Balancing your Assets with a Family

Balancing your Assets with a Family

Your life changes in a big way when you have kids. Sleep becomes a luxury, nappies a daily ritual and seeing your children grow each day gives you more joy than you ever imagined possible.

Alongside these daily ups and downs come some pretty big financial changes too, as you make sacrifices for your little ones and start planning for their future, as well as yours.

We recommend having the same cheap cane lounge and dining furniture for all of our kids’ first steps, which was just part of starting a family of six on a cadet journalist’s wage.

So with the benefit of hindsight, these are some smart financial steps to take when you have kids.

Budget for a more modest lifestyle

You probably don’t need to be told that your free and easy weekends are over for the time being, but that doesn’t mean you have to be housebound.

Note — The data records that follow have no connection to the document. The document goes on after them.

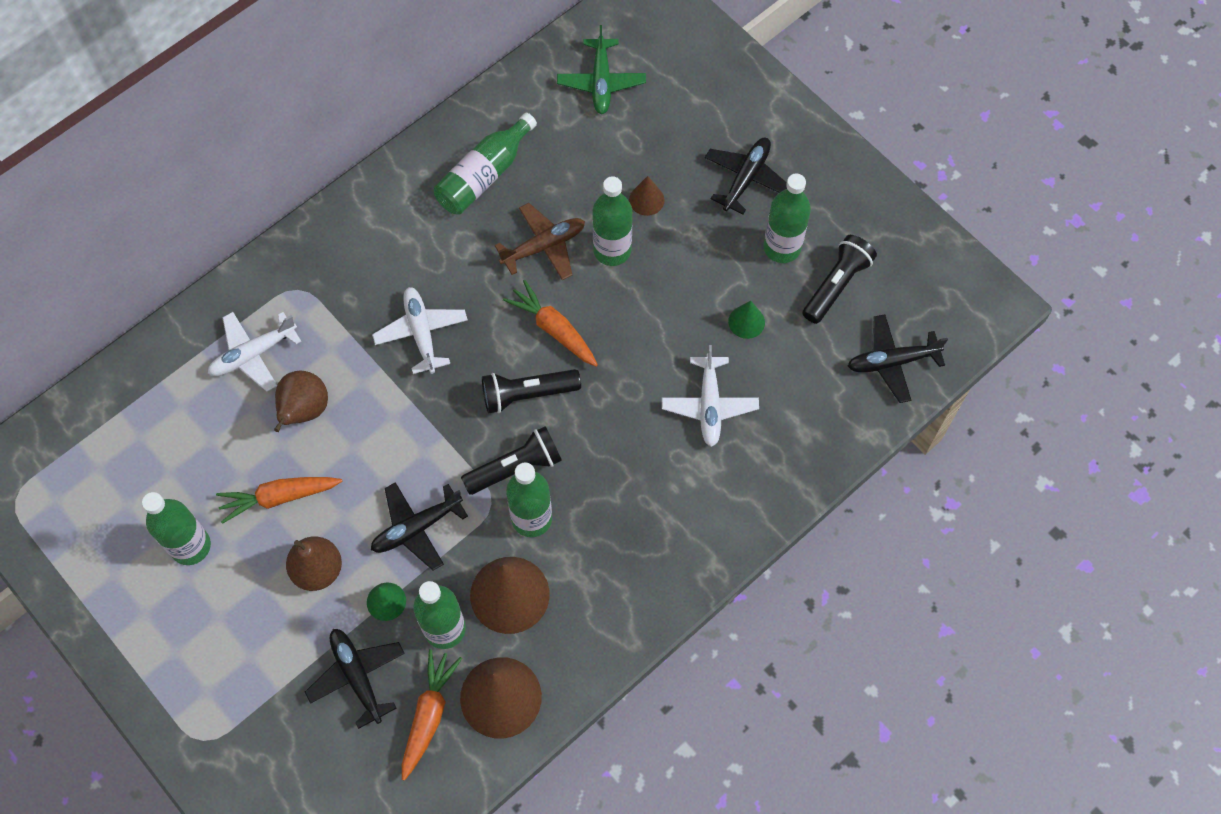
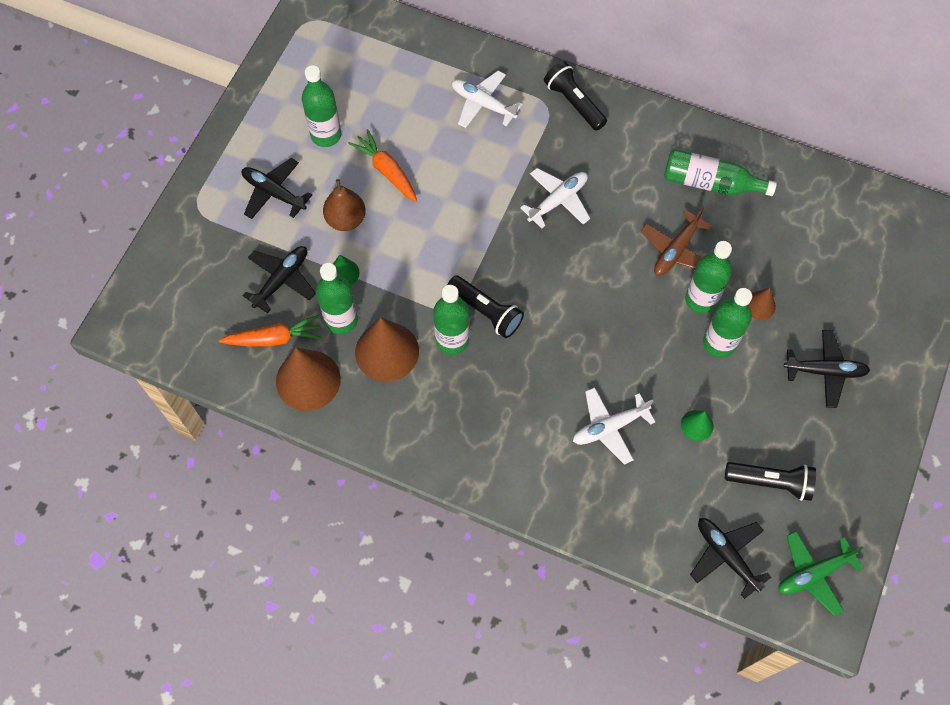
camera: 65 degrees right, 0 degrees up
brown pear [274,371,328,432] -> none
black plane [371,482,468,570] -> black plane moved to [242,158,312,219]
black flashlight [482,369,581,413] -> black flashlight moved to [544,61,607,131]
brown plane [495,203,585,280] -> brown plane turned 90 degrees clockwise [641,207,712,276]
orange carrot [503,280,598,366] -> none
green plane [557,25,646,114] -> green plane moved to [778,531,864,616]
green bottle [763,173,811,263] -> green bottle moved to [703,288,752,358]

Spend some time making a budget that factors in your new family’s everyday expenses and household essentials, which will involve adjustments to your old lifestyle. This can be a bit of a shock, but will ensure you recognize any shortfalls before they become big problems.

Then see how you can arrange social and family engagements around a tighter budget, because mental health is just as important as financial health in a young family.

Review your insurance

While it may seem like an unnecessary expense, insurance protects you and your loved ones financially if something goes wrong.

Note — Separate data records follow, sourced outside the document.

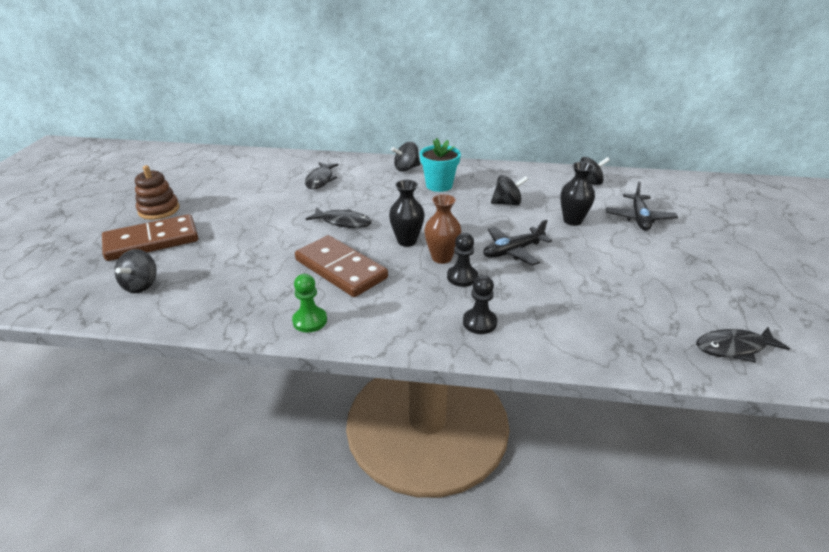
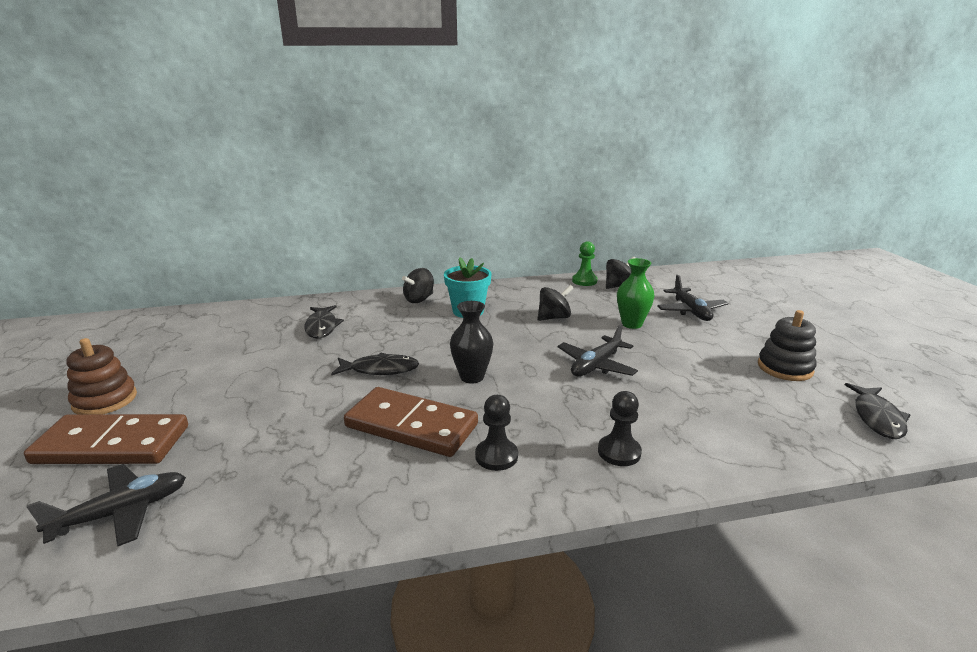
camera: 20 degrees left, 10 degrees down
brown domino [102,214,198,261] -> brown domino turned 45 degrees clockwise [24,414,188,464]
black spinning top [115,249,156,293] -> black plane [27,464,186,546]
green pawn [292,274,327,333] -> green pawn moved to [572,241,598,286]
brown vase [424,194,461,264] -> none
black pawn [447,233,478,287] -> black pawn moved to [475,395,518,471]
black vase [560,162,595,226] -> green vase [617,258,654,329]
black fish [696,327,790,363] -> black fish turned 45 degrees counterclockwise [845,383,910,439]
none -> black stacking toy [758,310,817,381]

So go through your insurance policies, including any held within your super, and ensure there is adequate life, income protection, trauma, health and home insurance to protect your family if a crises happens.

As a general rule, you need enough insurance to support your family, cover debts and provide for care if you die or you become incapacitated.

Get your estate in order

Updating your will is crucial when you become a parent, or if you don’t have one, then it’s the perfect time to tick it off your to do list.

One of the major decisions is naming a guardian for your child, but it also involves dictating where your assets will go in the event of your death and naming an executor to administer the will. While it’s possible to buy do-it-yourself will kits professional help will ensure that your will is legally binding and your wishes will be carried out as intended.

A lot of people say “we’ll just leave everything to our partner”, but what if both parents die together?

Having kids means a bit more thought needs to go into your estate planning.

Build an emergency fund

Setting up your will and adequate insurance are both essential to guard against big, unexpected events. However, it’s also important to be prepared for the smaller financial headaches that life throws up too.

So start setting aside some money in an emergency fund. This is money that can be easily accessed in a financial emergency, like your car breaking down, an unexpected health bill or career change.

Ideally this will be six month’s worth of living expenses to cover bases, but whatever you have now, the most important thing is to start adding to it today.

Savings Account

Setting your kids up with the opportunities you want them to have starts the day they are born. And there’s no bigger help in funding their future education, sporting or social pursuits than compound interest.

So try to factor a small deposit into your family budget that goes into an account for your kids to access later.

Then, rather than asking for baby toys or bibs for their early birthdays, you can ask your family to chip into their little future fund instead.

Ticking this over will quickly add up. Say you start with $500 and add $20 a week, at an interest rate of 4 per cent; it will grow to $28,300 by the time they turn 18.

If you’re starting a new family, spend some time making these financial changes to put your family in the best position for a bright future.

 

Teach your Children Good Money Habits

Once you’ve organized your own finances to cope with having kids, don’t forget to pass on good lessons as they grow up.

  1. Start early

The earlier you start the better.

When your kids are pre-school age begin explaining what money is and show them the various coins.

Kids learn about money observing their parents. Keep this in mind and try to set a good example.

  1. Pay pocket money

We reckon pocket money is vital to teach your children good financial habits.

When to start paying an allowance is an individual decision, as children’s maturity and understanding varies greatly. We started paying pocket money when they began school. By then they were ready to take on some household jobs in return.

  1. Encourage saving

Children can start saving as soon as they receive pocket money. Sit down and explain to them that saving is where you put money away each week to buy something you want.

  1. Open a bank account

After your child gets the hang of saving, it’s time to open a savings account. Most banks have children’s accounts and offer discounts for full-time students.

  1. Inspire teenagers to invest

When your kids get to high school, give them more freedom to manage their own money, particularly when they begin a part-time job. Talk to them about setting financial goals and saving. Explain how they can increase their money by earning returns on their investments.